Die Autoren des Buches „Die Grenzschlacht“ beweisen Mut, da sie einige bisher als „sakrosankt“ geltende Thesen kurzerhand über Bord werfen. So stellen sie fest, daß Werner von der Schulenburg, der deutsche Gesandte, am Morgen des 22. Juni Molotow die Kriegserklärung überreicht habe. Es handelte sich um das sogenannte „Memorandum“, das meist ignoriert wird. Auch andere hochinteressante Aussagen verdienen Lob. So wird die These vom „Überfall“ auf die Sowjetunion widerlegt, denn die Rote Armee war umfassend auf einen möglichen Krieg mit Deutschland vorbereitet, eine These, die noch immer als anrüchig gilt.

Der sowjetische Aufmarsch im Frühjahr 1941 wird im Rahmen der ersten und zweiten „strategischen Staffel“ professionell dargestellt, und man vergißt auch nicht die dritte Staffel. Die vorgelegten Zahlen unterscheiden sich angenehm von vielen beschönigenden, der Wahrheit widersprechenden Angaben. Militärdoktrin, Mobilmachung, Gliederung und Bewaffnung der Großverbände sowie die Konzeption der „Grenzschlacht“ werden ausführlich und plausibel dargestellt.

In vieler Hinsicht schließt das Buch an Bogdan Musials „Kampfplatz Deutschland“ (2008), aber auch an Viktor Suworows „Eisbrecher“ an, indem es die riesigen Rüstungsanstrengungen der Sowjetunion seit Mitte der dreißiger Jahre hervorhebt, um die stärkste Streitmacht der Welt zu schaffen. Daß aber 1941 die Zeit nicht ausreichte, um die Massen an Reservisten zu Verbänden mit hoher Kohäsion zu formen und aus den 26 mechanisierten Korps westlich des Urals schlagkräftige Formationen zu bilden, gehört ins Bild. Die Rote Armee hatte im Juni 1941 zwar noch nicht völlständig ihre Verfügungsräume eingenommen, doch könnte die pauschale These, daß die Armee nicht „kriegsbereit“ gewesen sei, in die Irre führen. Entscheidend ist nämlich nicht, ob man eine Armee subjektiv als „kriegsbereit“ beurteilt, sondern ob der politische Wille besteht, diese Armee auch einzusetzen. Betonen doch die Autoren selbst, daß die Rote Armee angriffsorientiert gewesen und daß es 1941 nicht um die Verteidigung des Sowjetlandes gegangen sei.
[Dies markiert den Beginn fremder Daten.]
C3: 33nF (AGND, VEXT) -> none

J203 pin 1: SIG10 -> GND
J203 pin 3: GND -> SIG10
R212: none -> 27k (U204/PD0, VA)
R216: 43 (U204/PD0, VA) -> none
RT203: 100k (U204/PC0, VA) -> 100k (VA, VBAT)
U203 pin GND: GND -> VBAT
Daß während des Aufmarsches, der insgesamt 248 Divisionen und 17 Brigaden, darunter 53 Panzerdivisionen, umfaßte, zahlreiche Pannen auftraten, daß das Eisenbahnnetz überlastet war und die Truppen viele Mängel aufwiesen, ist hinlänglich erforscht. Es stimmt, daß die offensive Dislozierung der ersten strategischen Staffel eine Hauptursache für die verheerenden Niederlagen der späteren „Westfront“ war. Ein kühl abwägender Generalstabschef hätte einen ganz anderen Aufmarsch gewählt.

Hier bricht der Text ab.